# Star Wars: Episode 9 - Video zeigt Verfolgungsjagd mit Rey & Co.



## PCGH-Redaktion (29. November 2019)

Jetzt ist Ihre Meinung zu *Star Wars: Episode 9 - Video zeigt Verfolgungsjagd mit Rey & Co.* gefragt. 

Bitte beachten Sie: Der Kommentarbereich wird gemäß der  Forenregeln moderiert. Allgemeine Fragen und Kritik zu Online-Artikeln von PC Games Hardware sind im Feedback-Unterforum zu veröffentlichen und nicht im Kommentarthread zu einer News. Dort werden sie ohne Nachfragen entfernt.

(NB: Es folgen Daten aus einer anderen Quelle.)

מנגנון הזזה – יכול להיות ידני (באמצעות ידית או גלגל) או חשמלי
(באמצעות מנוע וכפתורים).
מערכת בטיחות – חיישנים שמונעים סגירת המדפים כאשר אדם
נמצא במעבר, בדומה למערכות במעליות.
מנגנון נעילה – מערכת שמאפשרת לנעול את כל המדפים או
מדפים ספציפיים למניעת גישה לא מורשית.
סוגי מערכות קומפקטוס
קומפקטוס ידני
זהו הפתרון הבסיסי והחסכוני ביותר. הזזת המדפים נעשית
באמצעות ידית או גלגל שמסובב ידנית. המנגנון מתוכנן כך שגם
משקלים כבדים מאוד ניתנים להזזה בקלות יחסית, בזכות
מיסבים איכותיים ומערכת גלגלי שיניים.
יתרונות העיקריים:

			Dieser Inhalt steht nur eingeloggten Mitgliedern zur Verfügung.
        

 Zurück zum Artikel: *Star Wars: Episode 9 - Video zeigt Verfolgungsjagd mit Rey & Co.*


----------



## Gornadar (29. November 2019)

*Star Wars: Episode 9 - Video zeigt Verfolgungsjagd mit Rey & Co.*

Echt jetzt?
Die haben den Speedern nen Kettenantrieb drangepappt? Und die fahren nun schneller als ein Schwebespeeder!?


----------



## Bandicoot (29. November 2019)

*AW: Star Wars: Episode 9 - Video zeigt Verfolgungsjagd mit Rey & Co.*

1. Was jammerst du, in 30 jahren entwickelt sich die Star Wars Technik sicher auch mal weiter, wer will schon immer das selbe sehen.

2. Das sind keine Speeder ! Sondern eher sowas wie Schneemobile für Sand.

3. Das ist eine zusammenhangslose Szene und warum nicht, jammert doch nicht immer vorher rum. Ist ja schlimm heute, alles wird schon vorher zerflamed. Gagagagaga 

Schaut es doch erstmal und Urteilt dann.
Ein Auto kannste auch nicht untersuchen wenn ne Plane drüber ist!


----------



## Threshold (29. November 2019)

*AW: Star Wars: Episode 9 - Video zeigt Verfolgungsjagd mit Rey & Co.*

Die Dinger haben sicher 4x soviel Leistung wie das Teil, mit dem Rey und Co unterwegs sind.


----------